I’m trying to do LESes of flows past a large number (~100) of different bluff bodies using the
ac-navier-stokes solver at around Re=400. My BCs are periodic in the z-direction (the bluff bodies are extruded along the z-direction), slip BCs above and below the object,
ac-in-fv at the inlet with (u, v, w) = (1.0, 0.0, 0.0) and
ac-out-fp at the outlet with p=1.0. My meshes have ~70k elements and I use the 3rd order methods (tried 4th as well but those NaN even quicker)
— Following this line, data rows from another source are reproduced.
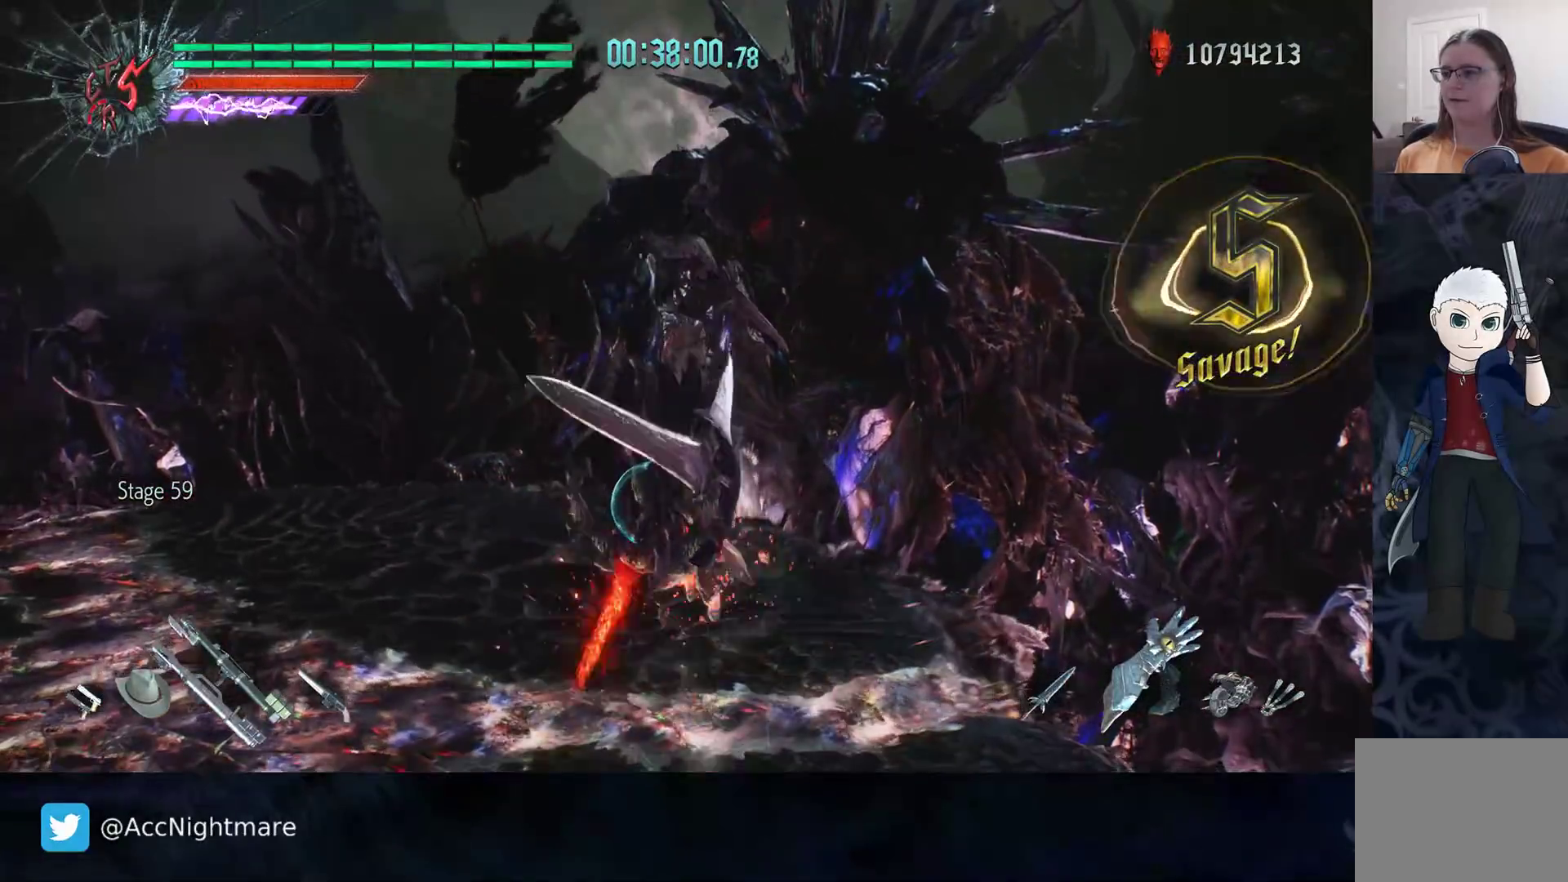
{"buttons": [], "left_stick": "down-left", "right_stick": "center", "events": [[17, "TRIANGLE", "down"], [133, "TRIANGLE", "up"], [183, "TRIANGLE", "down"], [283, "TRIANGLE", "up"], [333, "left_stick", "down-left"]]}
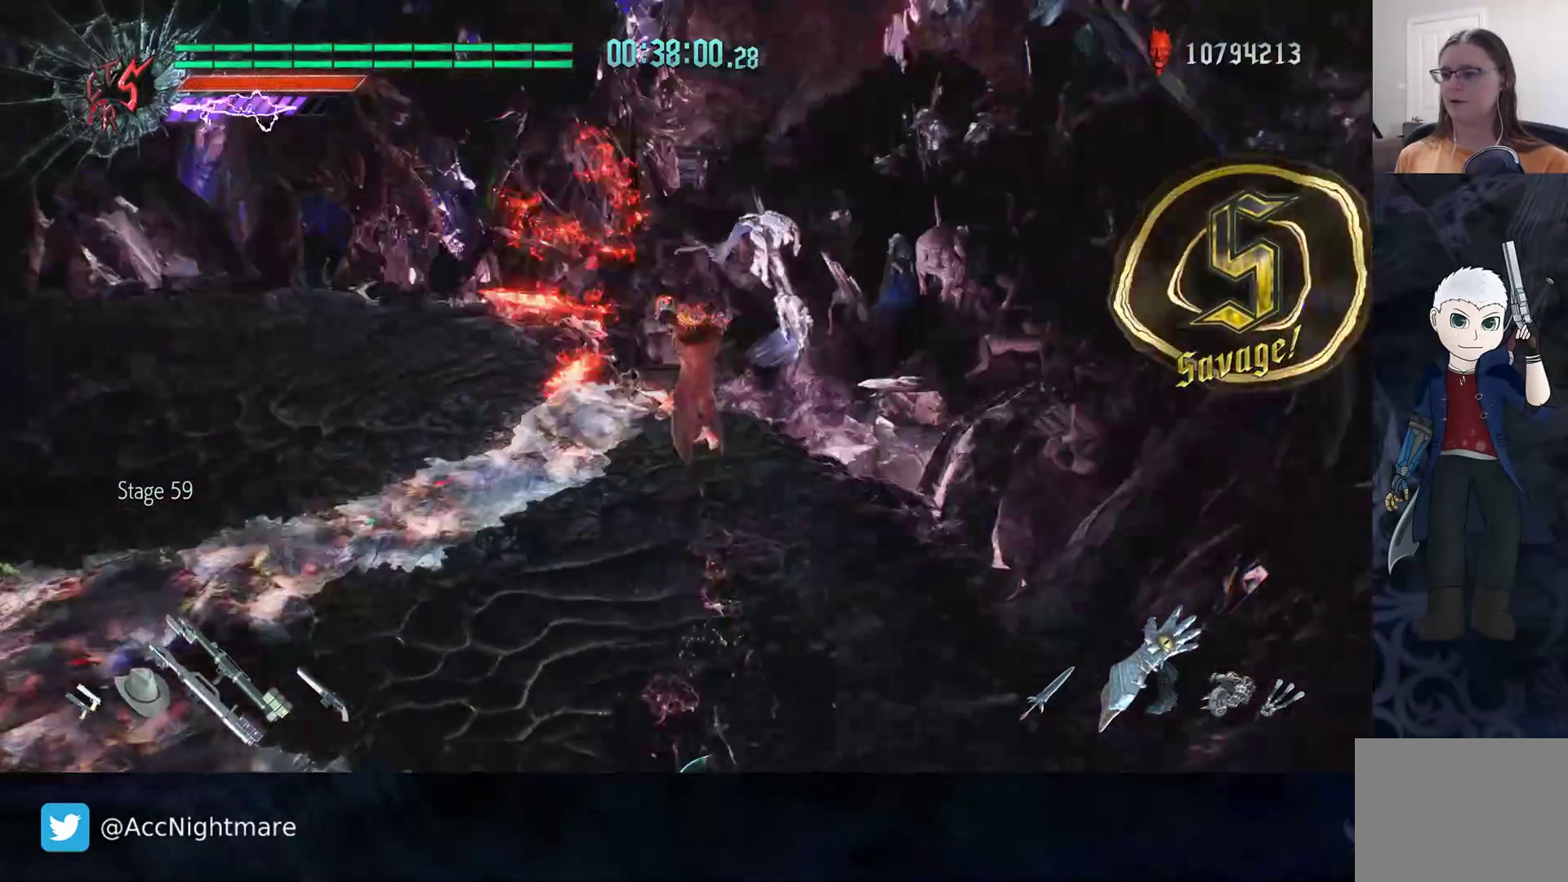
{"buttons": ["TRIANGLE"], "left_stick": "up-left", "right_stick": "center", "events": [[100, "left_stick", "center"], [400, "left_stick", "up-left"], [467, "TRIANGLE", "down"]]}
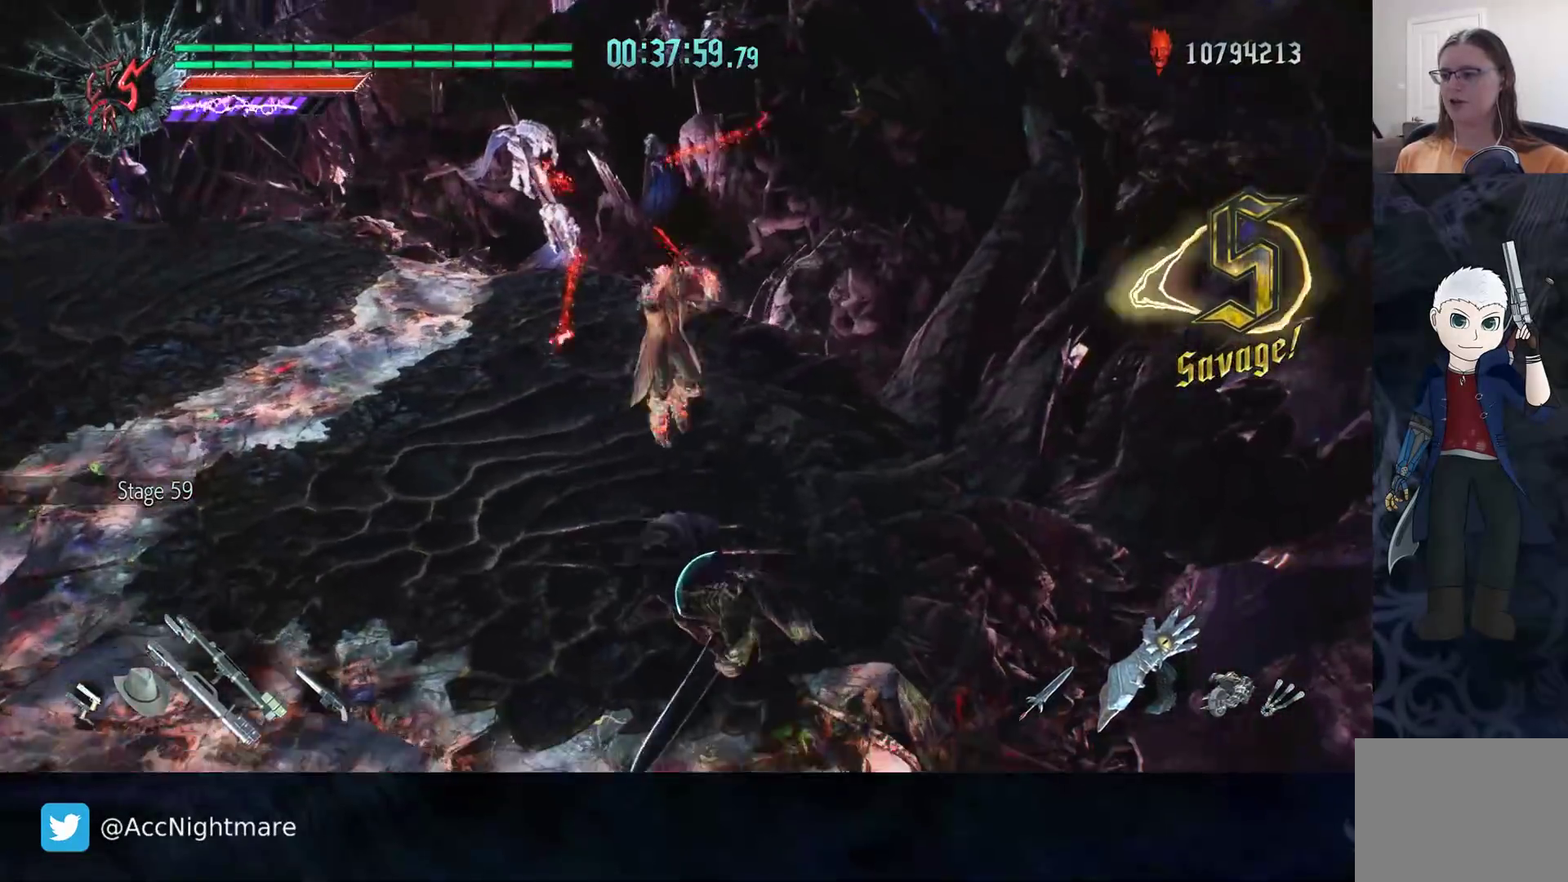
{"buttons": [], "left_stick": "center", "right_stick": "center", "events": [[50, "TRIANGLE", "up"], [117, "TRIANGLE", "down"], [200, "TRIANGLE", "up"], [300, "TRIANGLE", "down"], [350, "TRIANGLE", "up"], [400, "left_stick", "center"]]}
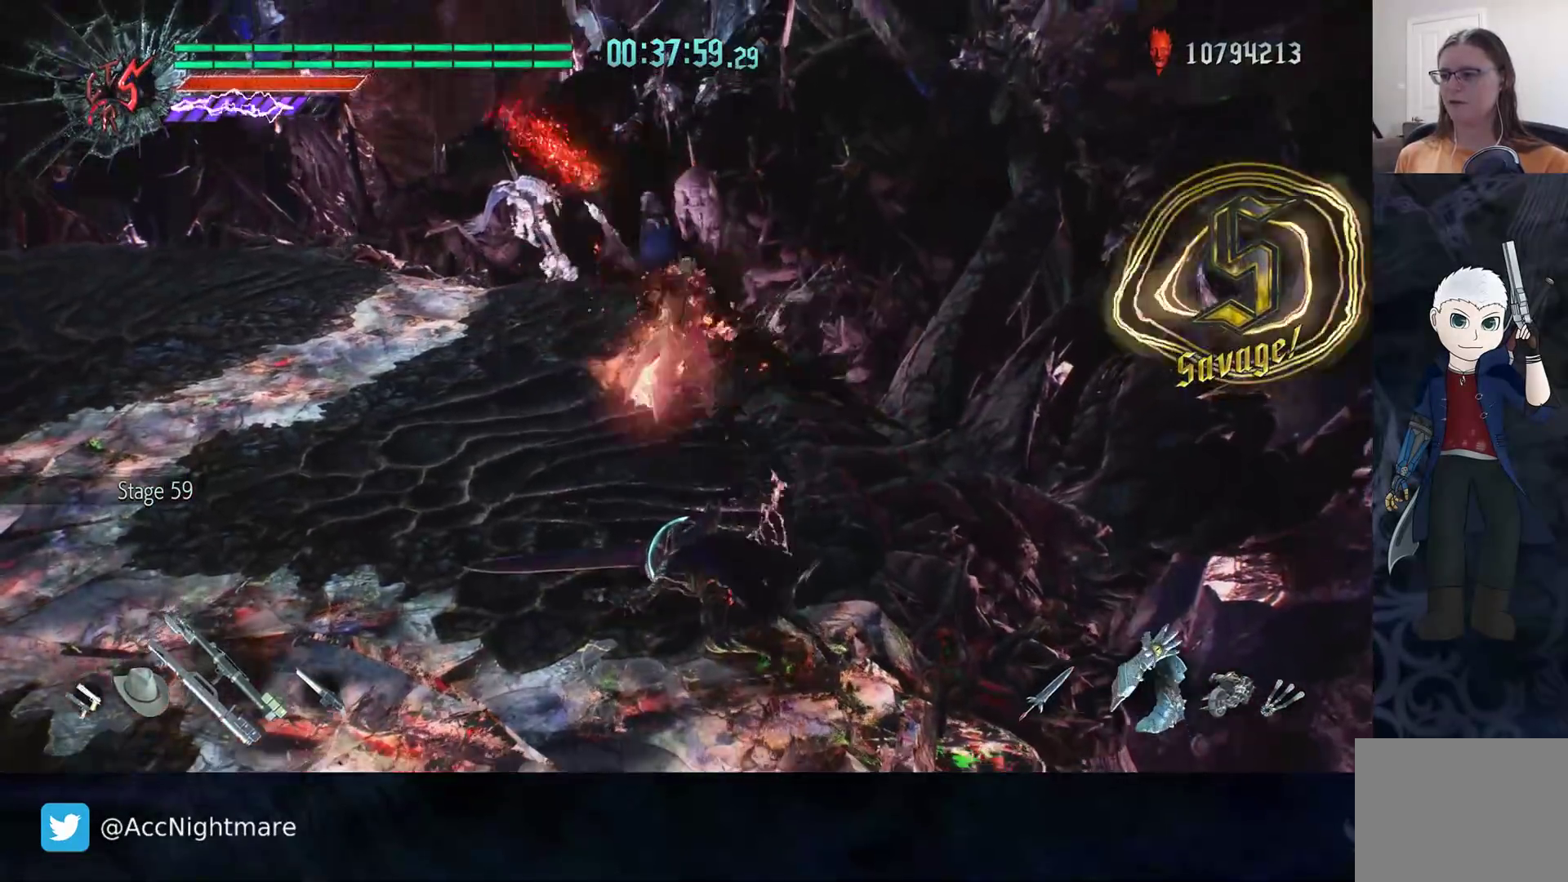
{"buttons": [], "left_stick": "center", "right_stick": "center", "events": [[233, "L1", "down"], [333, "L1", "up"]]}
However, I cannot seem to find a good set of solver settings, as the settings I explored so far either lead to NaNs about half way into the simulation, or greatly baloon the runtime. Here’s what I tried so far:
- A ‘standard’ setup with the RK45 integrator. This takes a while to ‘settle’ in the beginning, and goes quicker once the residuals die down but still takes ~24hrs on really beefy hardware like two A100 GPUs
[solver-time-integrator] formulation = dual scheme = sdirk33 pseudo-scheme = rk45 controller = none pseudo-controller = local-pi tstart = 0.0 tend = 60.0 dt = 5e-3 pseudo-dt = 2.5e-4 pseudo-niters-min = 1 pseudo-niters-max = 250 pseudo-resid-norm = l2 pseudo-resid-tol = 5e-4 pseudo-resid-tol-p = 2.5e-2 atol = 1e-1 pseudo-dt-max-mult = 2.5 [solver-dual-time-integrator-multip] pseudo-dt-fact = 1.75 cycle = [(3, 1), (2, 2), (1, 4), (0, 8), (1, 4), (2, 2), (3, 1)]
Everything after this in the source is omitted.